On $\partial B(x,\varepsilon)$ (with $\nu$ pointing into $B(x,\varepsilon)$): $u(y) = G(x,y) = \Phi(y-x) - \phi^x(y)$ has a singularity like $\Phi$ as $y \to x$, while $v(y) = G(z,y)$ is smooth near $x$. The same computation as in the proof of the [Green's Representation Formula](/theorems/567) gives, as $\varepsilon \to 0$: \begin{align*} \int_{\partial B(x,\varepsilon)} \Bigl(u\,\frac{\partial v}{\partial\nu} - v\,\frac{\partial u}{\partial\nu}\Bigr)\,d\mathcal{H}^{n-1} &\to -v(x) = -G(z,x). \end{align*} By the identical argument on $\partial B(z,\varepsilon)$ with the roles of $u$ and $v$ exchanged: \begin{align*} \int_{\partial B(z,\varepsilon)} \Bigl(u\,\frac{\partial v}{\partial\nu} - v\,\frac{\partial u}{\partial\nu}\Bigr)\,d\mathcal{H}^{n-1} &\to u(z) = G(x,z). \end{align*} Hence $0 = -G(z,x) + G(x,z)$, giving $G(x,z) = G(z,x)$. [/proof]
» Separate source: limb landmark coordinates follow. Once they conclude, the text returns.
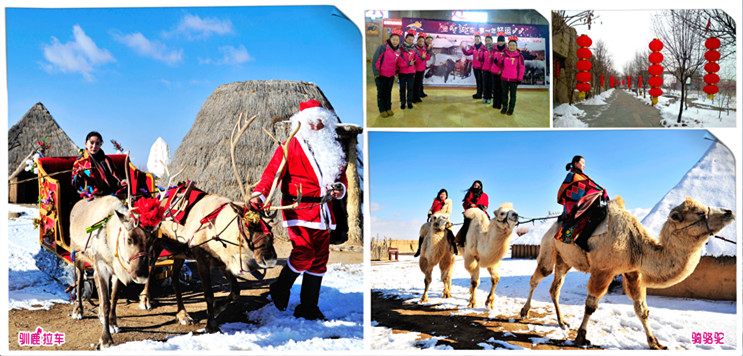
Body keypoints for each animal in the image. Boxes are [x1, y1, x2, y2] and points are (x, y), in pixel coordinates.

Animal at [69, 195, 161, 348]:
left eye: (152, 240)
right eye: (129, 239)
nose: (141, 276)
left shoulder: (116, 271)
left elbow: (114, 298)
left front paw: (112, 323)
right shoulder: (102, 267)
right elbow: (106, 303)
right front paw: (106, 339)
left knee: (94, 279)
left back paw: (99, 314)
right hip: (77, 254)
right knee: (80, 278)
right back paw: (78, 309)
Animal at [520, 197, 736, 350]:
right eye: (699, 212)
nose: (730, 212)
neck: (635, 245)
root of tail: (552, 227)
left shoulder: (633, 272)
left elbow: (642, 309)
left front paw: (655, 343)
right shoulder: (603, 270)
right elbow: (591, 305)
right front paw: (581, 338)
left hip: (565, 260)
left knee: (555, 287)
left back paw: (562, 321)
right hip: (549, 247)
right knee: (538, 276)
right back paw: (524, 312)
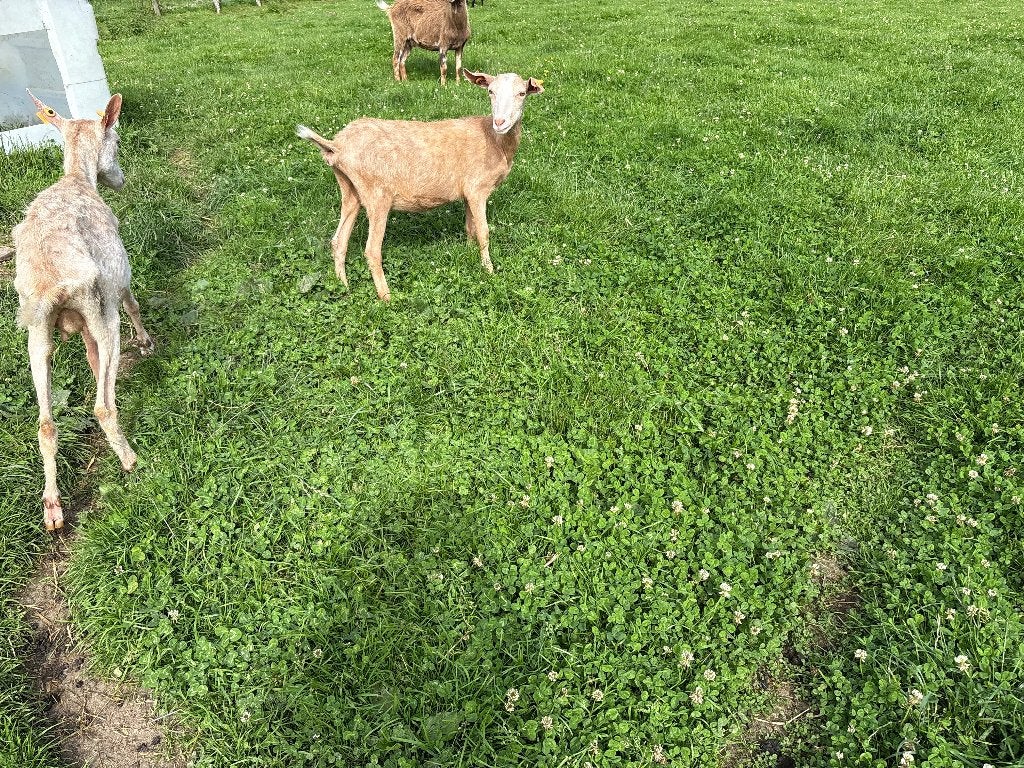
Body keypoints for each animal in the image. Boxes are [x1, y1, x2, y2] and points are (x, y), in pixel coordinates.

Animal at [12, 92, 154, 531]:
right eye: (117, 141)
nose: (120, 179)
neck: (77, 178)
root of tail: (52, 286)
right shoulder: (116, 278)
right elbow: (133, 301)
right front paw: (146, 343)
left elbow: (93, 360)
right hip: (101, 310)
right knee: (102, 406)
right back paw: (130, 459)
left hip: (36, 332)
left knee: (45, 423)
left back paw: (52, 507)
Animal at [296, 70, 543, 301]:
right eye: (490, 91)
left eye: (522, 93)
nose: (500, 122)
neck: (494, 140)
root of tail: (335, 146)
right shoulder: (477, 189)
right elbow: (483, 232)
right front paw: (489, 272)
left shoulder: (467, 193)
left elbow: (470, 228)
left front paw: (468, 255)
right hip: (377, 194)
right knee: (372, 249)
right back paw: (386, 297)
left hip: (350, 189)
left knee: (338, 241)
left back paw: (344, 286)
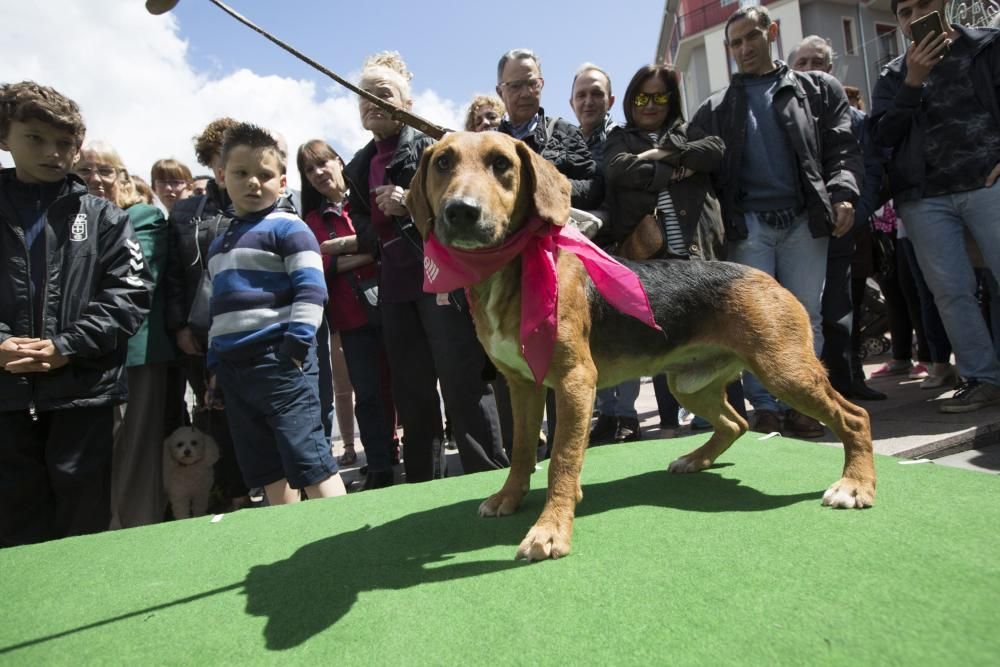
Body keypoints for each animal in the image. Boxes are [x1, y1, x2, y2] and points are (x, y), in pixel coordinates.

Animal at [406, 132, 876, 564]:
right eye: (443, 162)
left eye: (501, 163)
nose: (460, 211)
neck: (511, 269)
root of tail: (766, 277)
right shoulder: (522, 385)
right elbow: (523, 450)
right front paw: (509, 498)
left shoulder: (576, 381)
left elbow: (561, 458)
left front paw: (550, 529)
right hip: (690, 384)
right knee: (736, 422)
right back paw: (695, 459)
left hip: (785, 372)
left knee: (854, 417)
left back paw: (855, 485)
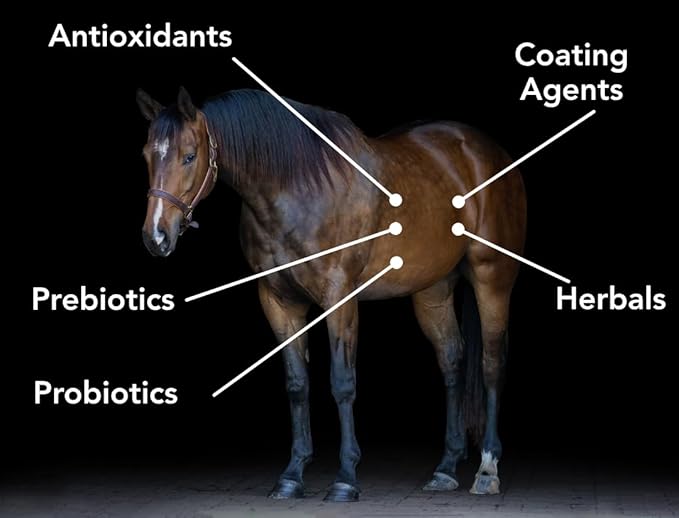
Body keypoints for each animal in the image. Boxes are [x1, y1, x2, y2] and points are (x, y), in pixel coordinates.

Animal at [137, 87, 526, 502]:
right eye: (147, 155)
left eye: (189, 155)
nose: (156, 237)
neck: (296, 189)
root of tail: (488, 153)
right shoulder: (278, 301)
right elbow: (297, 384)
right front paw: (292, 476)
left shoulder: (340, 297)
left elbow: (342, 381)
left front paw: (345, 478)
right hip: (432, 290)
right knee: (452, 361)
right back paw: (446, 468)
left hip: (492, 277)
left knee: (491, 363)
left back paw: (487, 468)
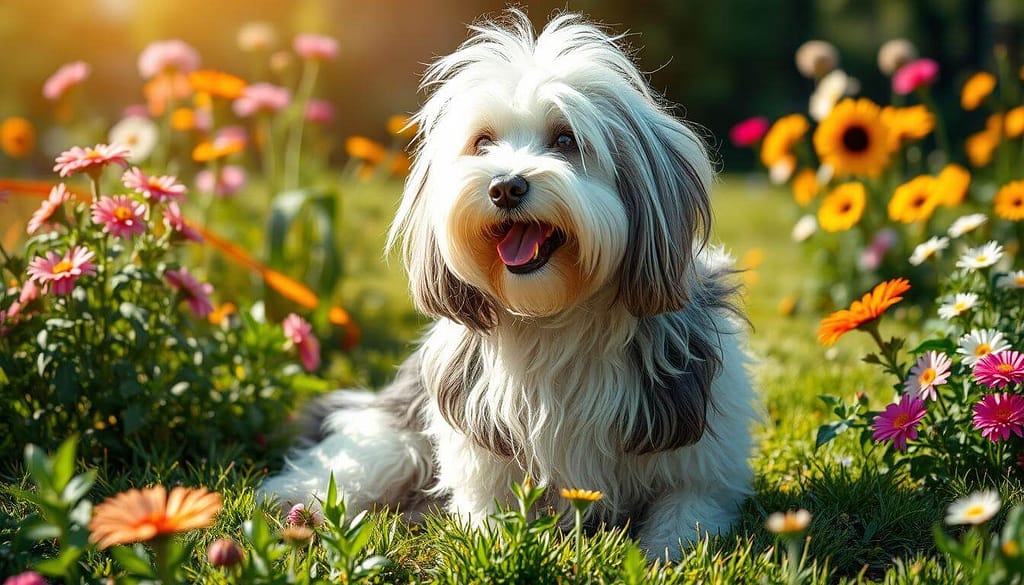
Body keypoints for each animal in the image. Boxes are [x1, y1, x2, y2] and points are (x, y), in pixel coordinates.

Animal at [264, 8, 757, 557]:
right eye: (482, 143)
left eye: (565, 140)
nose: (504, 187)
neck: (555, 317)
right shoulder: (477, 442)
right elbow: (485, 514)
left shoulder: (700, 455)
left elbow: (686, 514)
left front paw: (662, 553)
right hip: (400, 427)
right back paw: (299, 501)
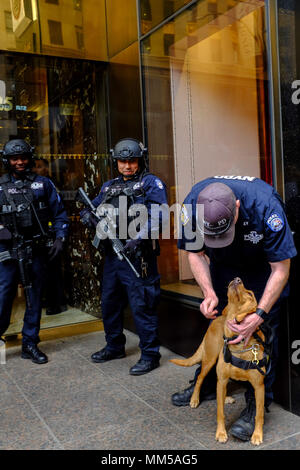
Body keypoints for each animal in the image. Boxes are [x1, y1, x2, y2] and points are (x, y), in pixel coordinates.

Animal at [170, 278, 266, 446]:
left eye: (249, 293)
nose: (237, 278)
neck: (238, 342)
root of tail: (217, 319)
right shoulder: (222, 380)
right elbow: (220, 412)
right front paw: (221, 433)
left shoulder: (259, 386)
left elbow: (259, 414)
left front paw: (257, 434)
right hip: (210, 359)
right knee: (200, 378)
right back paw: (194, 398)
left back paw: (225, 398)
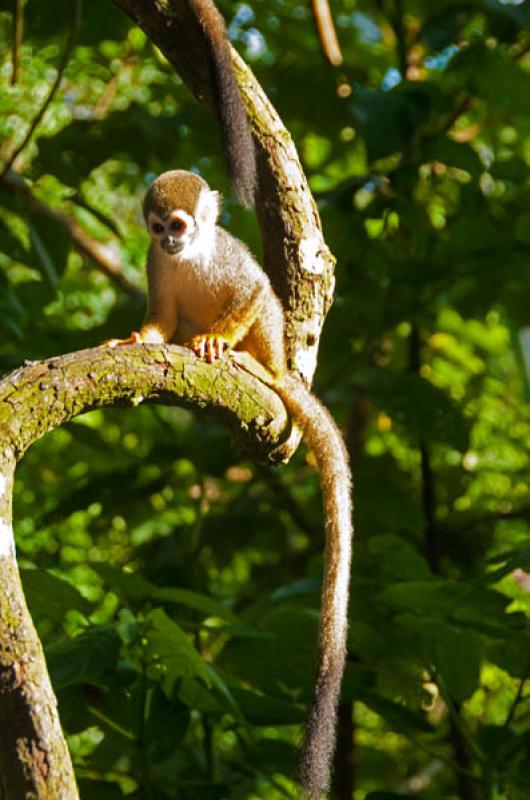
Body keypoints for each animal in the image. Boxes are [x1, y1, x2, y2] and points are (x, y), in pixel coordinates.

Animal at [104, 170, 350, 800]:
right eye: (157, 229)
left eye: (180, 226)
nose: (170, 242)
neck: (192, 257)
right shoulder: (153, 264)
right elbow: (162, 317)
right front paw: (139, 338)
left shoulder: (231, 261)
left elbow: (257, 292)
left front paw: (218, 341)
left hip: (276, 349)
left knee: (265, 315)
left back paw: (254, 364)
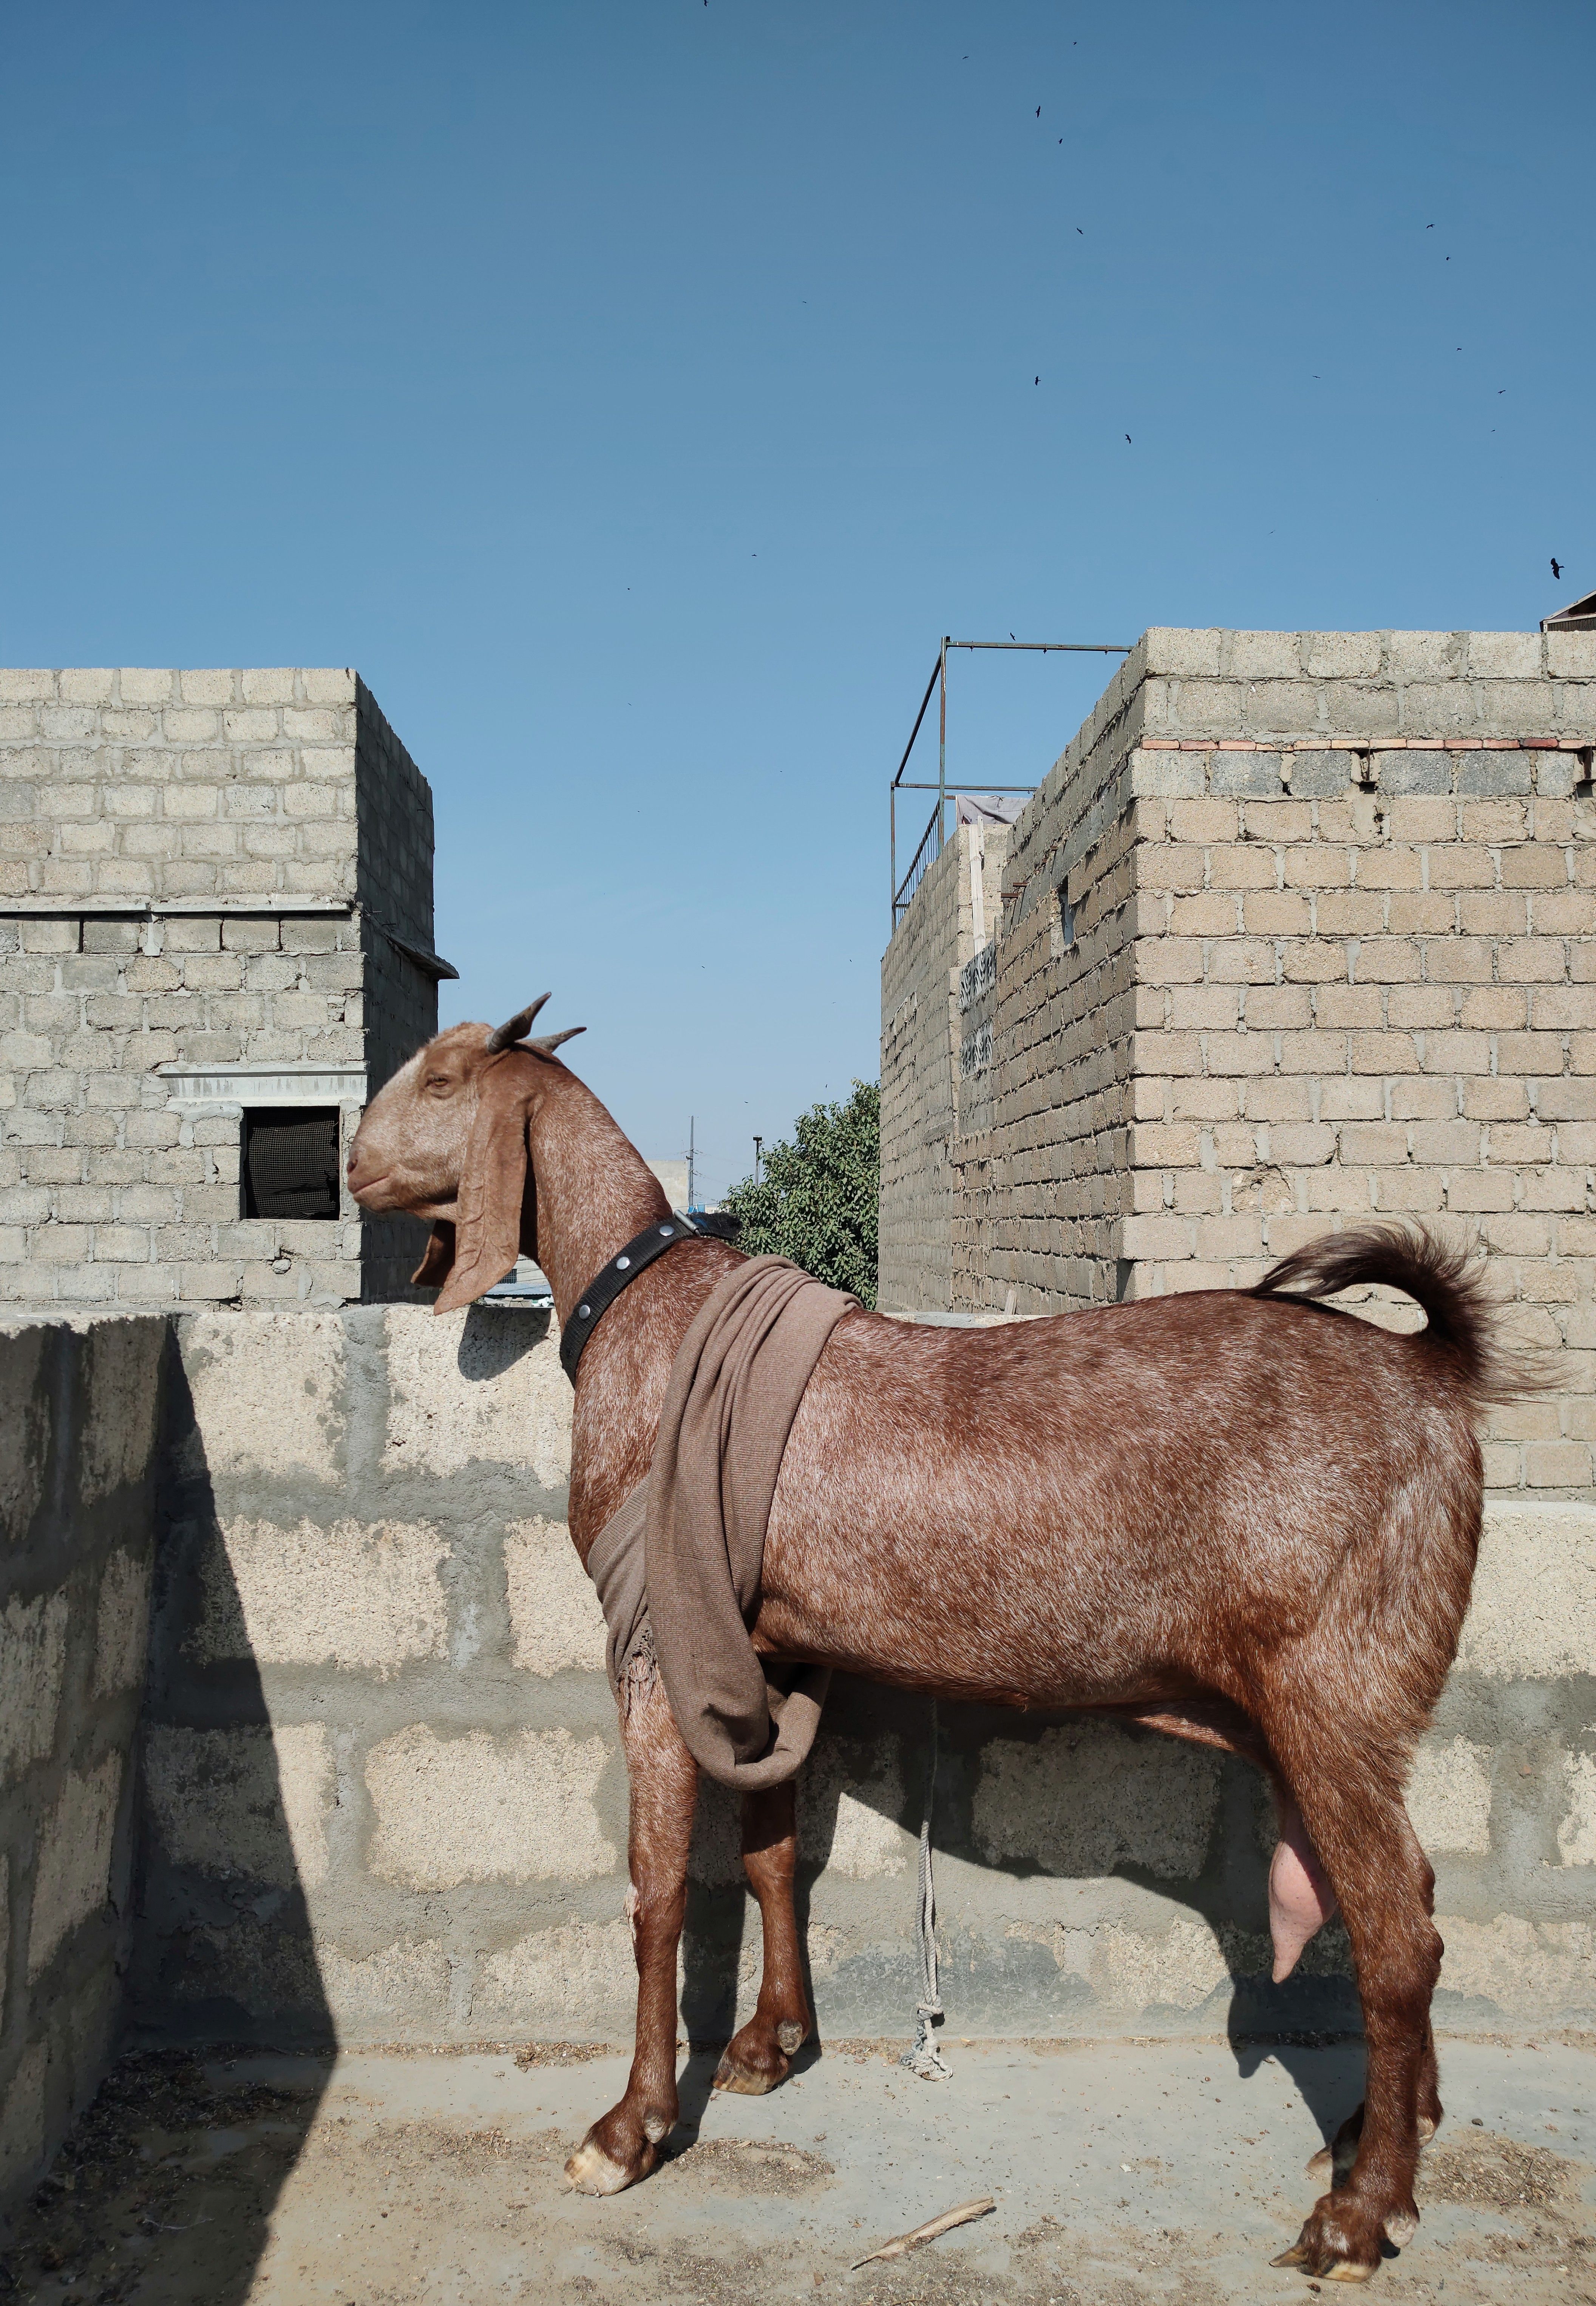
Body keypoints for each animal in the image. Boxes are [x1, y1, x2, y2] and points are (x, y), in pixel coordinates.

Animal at [348, 998, 1534, 2283]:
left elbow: (655, 1887)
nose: (351, 1164)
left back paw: (1361, 2214)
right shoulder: (764, 1650)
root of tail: (1432, 1371)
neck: (648, 1318)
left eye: (446, 1079)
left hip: (1335, 1688)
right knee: (1409, 1895)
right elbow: (771, 1849)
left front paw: (627, 2131)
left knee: (1399, 1935)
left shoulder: (661, 1639)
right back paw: (1382, 2132)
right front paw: (770, 2046)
**Step 4: Proof of (iv).** Starting from the [Green's Representation Formula](/theorems/567): \begin{align*} u(x) &= -\int_{\partial\Omega} \Phi(x-y)\,\frac{\partial u}{\partial\nu}(y)\,d\mathcal{H}^{n-1} + \int_{\partial\Omega} u(y)\,\frac{\partial\Phi}{\partial\nu_y}(x-y)\,d\mathcal{H}^{n-1} - \int_\Omega \Phi(x-y)\,\Delta u(y)\,d\mathcal{L}^n. \end{align*} Since $\phi^x$ is harmonic in $\Omega$ and smooth on $\overline{\Omega}$, applying Green's second identity to $\phi^x$ and $u$ on $\Omega$ gives \begin{align*} 0 &= \int_{\partial\Omega} \Bigl(\phi^x\,\frac{\partial u}{\partial\nu} - u\,\frac{\partial\phi^x}{\partial\nu}\Bigr)\,d\mathcal{H}^{n-1} - \int_\Omega \phi^x(y)\,\Delta u(y)\,d\mathcal{L}^n. \end{align*} Subtracting the second equation from the first and using $G(x,y) = \Phi(y-x) - \phi^x(y)$ and $G(x,y) = 0$ on $\partial\Omega$ (which eliminates the $\frac{\partial u}{\partial\nu}$ boundary integral): \begin{align*} u(x) &= -\int_\Omega G(x,y)\,\Delta u(y)\,d\mathcal{L}^n(y) + \int_{\partial\Omega} u(y)\,\frac{\partial G}{\partial\nu_y}(x,y)\,d\mathcal{H}^{n-1}(y). \end{align*} Substituting $-\Delta u = f$ and $u = g$ on $\partial\Omega$ gives the claimed formula.